Scan the records for lines with the word "Both", and copy every such line.
________
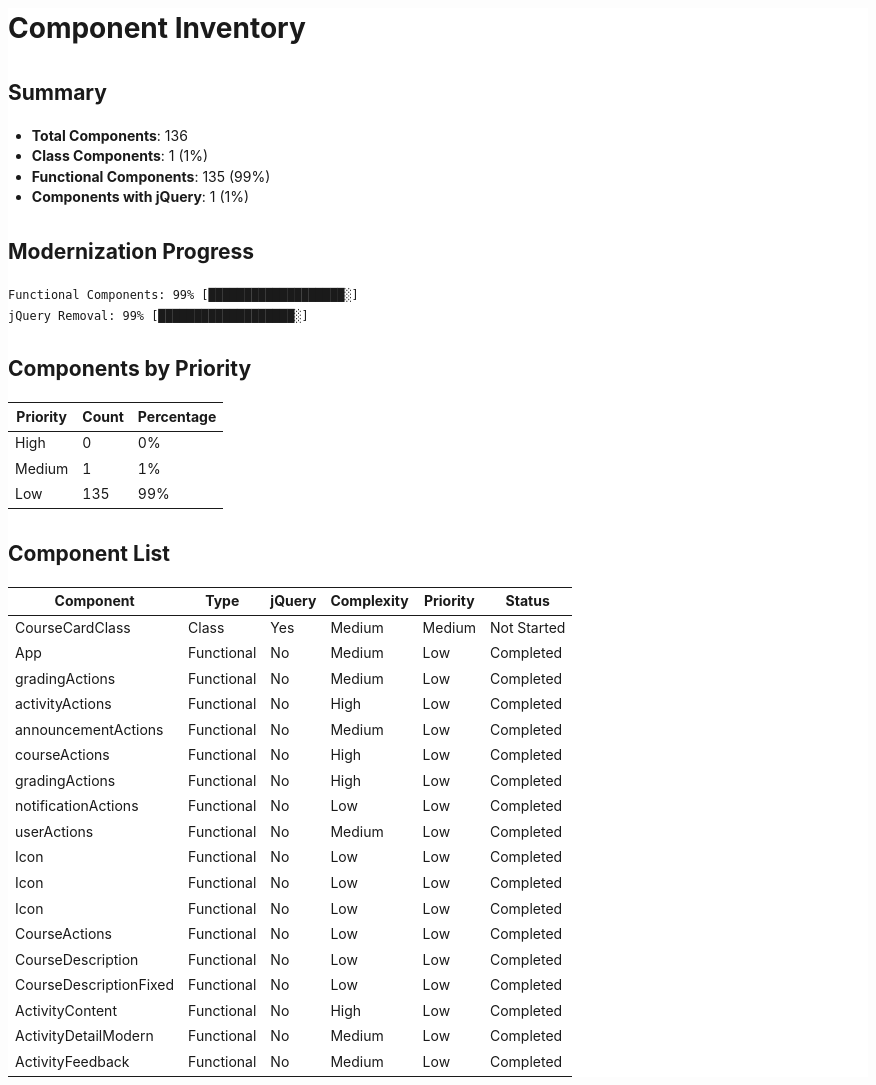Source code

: # Component Inventory

## Summary

- **Total Components**: 136
- **Class Components**: 1 (1%)
- **Functional Components**: 135 (99%)
- **Components with jQuery**: 1 (1%)

## Modernization Progress

```
Functional Components: 99% [███████████████████░]
jQuery Removal: 99% [███████████████████░]
```

## Components by Priority

| Priority | Count | Percentage |
|----------|-------|------------|
| High | 0 | 0% |
| Medium | 1 | 1% |
| Low | 135 | 99% |

## Component List

| Component | Type | jQuery | Complexity | Priority | Status |
|-----------|------|--------|------------|----------|--------|
| CourseCardClass | Class | Yes | Medium | Medium | Not Started |
| App | Functional | No | Medium | Low | Completed |
| gradingActions | Functional | No | Medium | Low | Completed |
| activityActions | Functional | No | High | Low | Completed |
| announcementActions | Functional | No | Medium | Low | Completed |
| courseActions | Functional | No | High | Low | Completed |
| gradingActions | Functional | No | High | Low | Completed |
| notificationActions | Functional | No | Low | Low | Completed |
| userActions | Functional | No | Medium | Low | Completed |
| Icon | Functional | No | Low | Low | Completed |
| Icon | Functional | No | Low | Low | Completed |
| Icon | Functional | No | Low | Low | Completed |
| CourseActions | Functional | No | Low | Low | Completed |
| CourseDescription | Functional | No | Low | Low | Completed |
| CourseDescriptionFixed | Functional | No | Low | Low | Completed |
| ActivityContent | Functional | No | High | Low | Completed |
| ActivityDetailModern | Functional | No | Medium | Low | Completed |
| ActivityFeedback | Functional | No | Medium | Low | Completed |
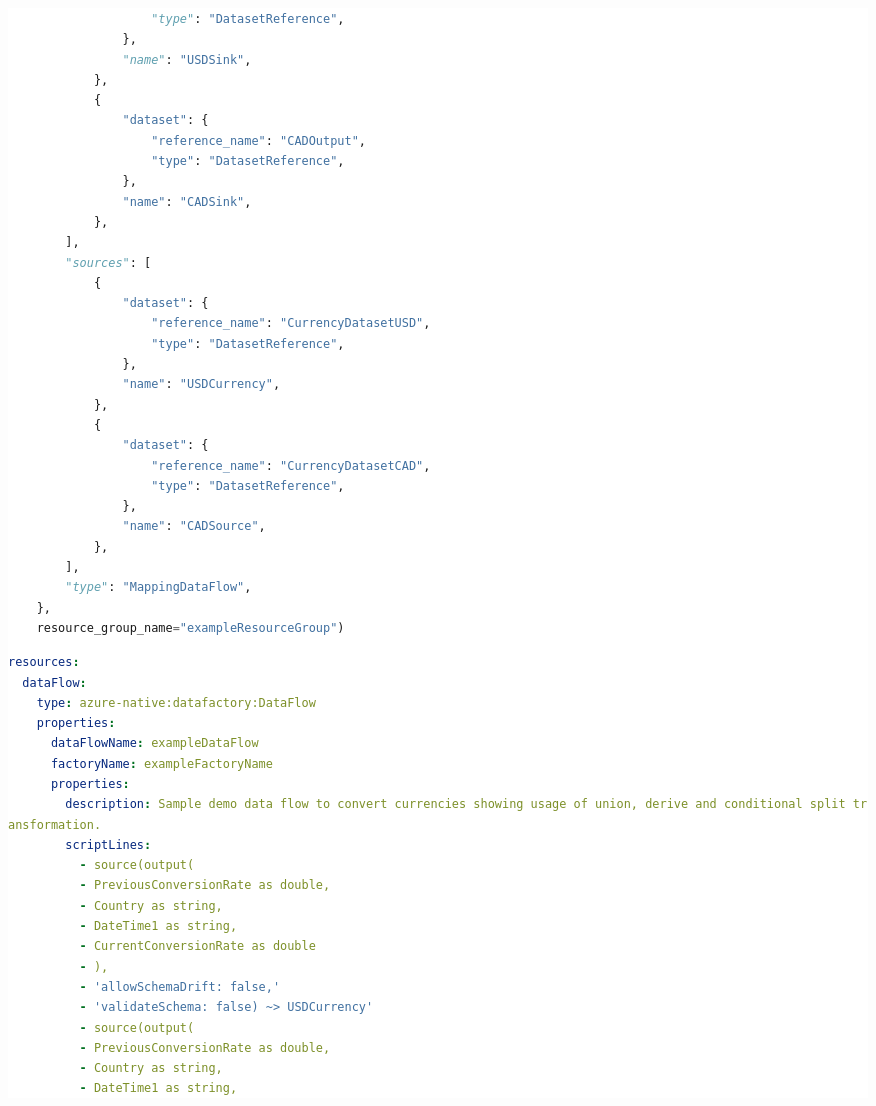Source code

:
 ```python
                    "type": "DatasetReference",
                },
                "name": "USDSink",
            },
            {
                "dataset": {
                    "reference_name": "CADOutput",
                    "type": "DatasetReference",
                },
                "name": "CADSink",
            },
        ],
        "sources": [
            {
                "dataset": {
                    "reference_name": "CurrencyDatasetUSD",
                    "type": "DatasetReference",
                },
                "name": "USDCurrency",
            },
            {
                "dataset": {
                    "reference_name": "CurrencyDatasetCAD",
                    "type": "DatasetReference",
                },
                "name": "CADSource",
            },
        ],
        "type": "MappingDataFlow",
    },
    resource_group_name="exampleResourceGroup")

```


</pulumi-choosable>
</div>


<div>
<pulumi-choosable type="language" values="yaml">


```yaml
resources:
  dataFlow:
    type: azure-native:datafactory:DataFlow
    properties:
      dataFlowName: exampleDataFlow
      factoryName: exampleFactoryName
      properties:
        description: Sample demo data flow to convert currencies showing usage of union, derive and conditional split transformation.
        scriptLines:
          - source(output(
          - PreviousConversionRate as double,
          - Country as string,
          - DateTime1 as string,
          - CurrentConversionRate as double
          - ),
          - 'allowSchemaDrift: false,'
          - 'validateSchema: false) ~> USDCurrency'
          - source(output(
          - PreviousConversionRate as double,
          - Country as string,
          - DateTime1 as string,
```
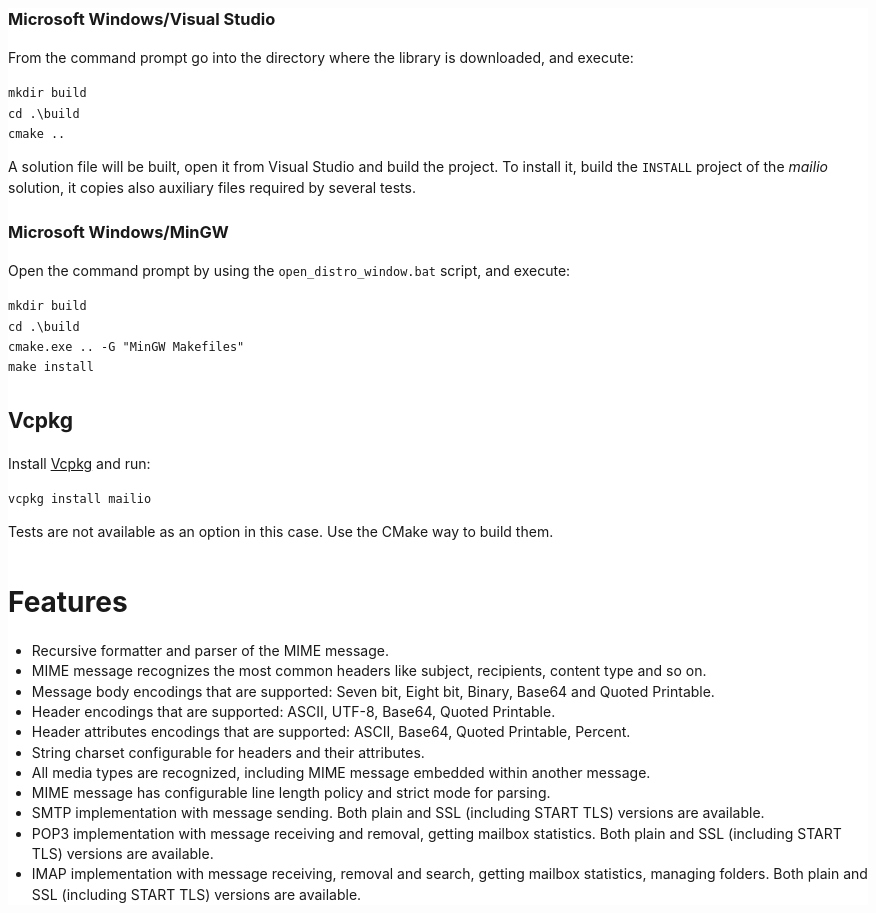
### Microsoft Windows/Visual Studio ###

From the command prompt go into the directory where the library is downloaded, and execute:
```
mkdir build
cd .\build
cmake ..
```
A solution file will be built, open it from Visual Studio and build the project. To install it, build the `INSTALL` project of the *mailio* solution, it copies
also auxiliary files required by several tests.


### Microsoft Windows/MinGW ###

Open the command prompt by using the `open_distro_window.bat` script, and execute:
```
mkdir build
cd .\build
cmake.exe .. -G "MinGW Makefiles"
make install
```


## Vcpkg ##

Install [Vcpkg](https://github.com/microsoft/vcpkg) and run:
```
vcpkg install mailio
```
Tests are not available as an option in this case. Use the CMake way to build them.


# Features #

* Recursive formatter and parser of the MIME message.
* MIME message recognizes the most common headers like subject, recipients, content type and so on.
* Message body encodings that are supported: Seven bit, Eight bit, Binary, Base64 and Quoted Printable.
* Header encodings that are supported: ASCII, UTF-8, Base64, Quoted Printable.
* Header attributes encodings that are supported: ASCII, Base64, Quoted Printable, Percent.
* String charset configurable for headers and their attributes.
* All media types are recognized, including MIME message embedded within another message.
* MIME message has configurable line length policy and strict mode for parsing.
* SMTP implementation with message sending. Both plain and SSL (including START TLS) versions are available.
* POP3 implementation with message receiving and removal, getting mailbox statistics. Both plain and SSL (including START TLS) versions are available.
* IMAP implementation with message receiving, removal and search, getting mailbox statistics, managing folders. Both plain and SSL (including START TLS)
  versions are available.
________
*Result:*
* SMTP implementation with message sending. Both plain and SSL (including START TLS) versions are available.
* POP3 implementation with message receiving and removal, getting mailbox statistics. Both plain and SSL (including START TLS) versions are available.
* IMAP implementation with message receiving, removal and search, getting mailbox statistics, managing folders. Both plain and SSL (including START TLS)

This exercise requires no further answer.